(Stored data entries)
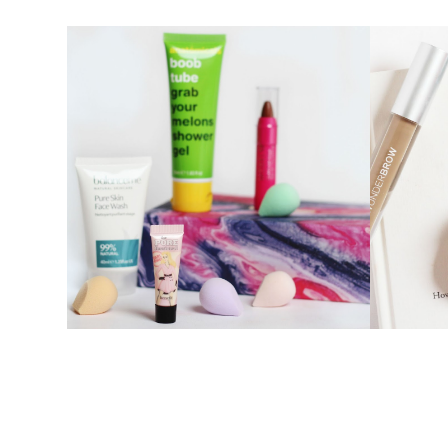
OCTOBER BIRCHBOX
PRODUCT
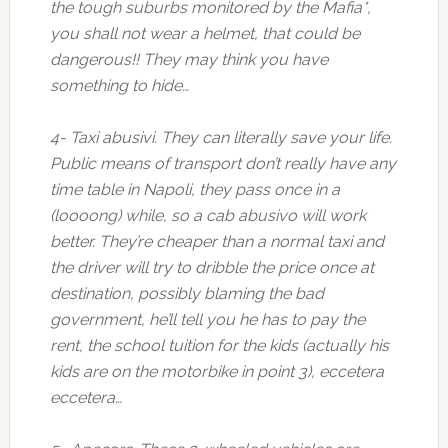
the tough suburbs monitored by the Mafia*,
you shall not wear a helmet, that could be
dangerous!! They may think you have
something to hide…
4- Taxi abusivi. They can literally save your life.
Public means of transport don’t really have any
time table in Napoli, they pass once in a
(loooong) while, so a cab abusivo will work
better. They’re cheaper than a normal taxi and
the driver will try to dribble the price once at
destination, possibly blaming the bad
government, he’ll tell you he has to pay the
rent, the school tuition for the kids (actually his
kids are on the motorbike in point 3), eccetera
eccetera…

• **WORK REQUEST**:
Show the lines of the records that contain the word "will".

• **COMPLETED TASK**:
(loooong) while, so a cab abusivo will work
the driver will try to dribble the price once at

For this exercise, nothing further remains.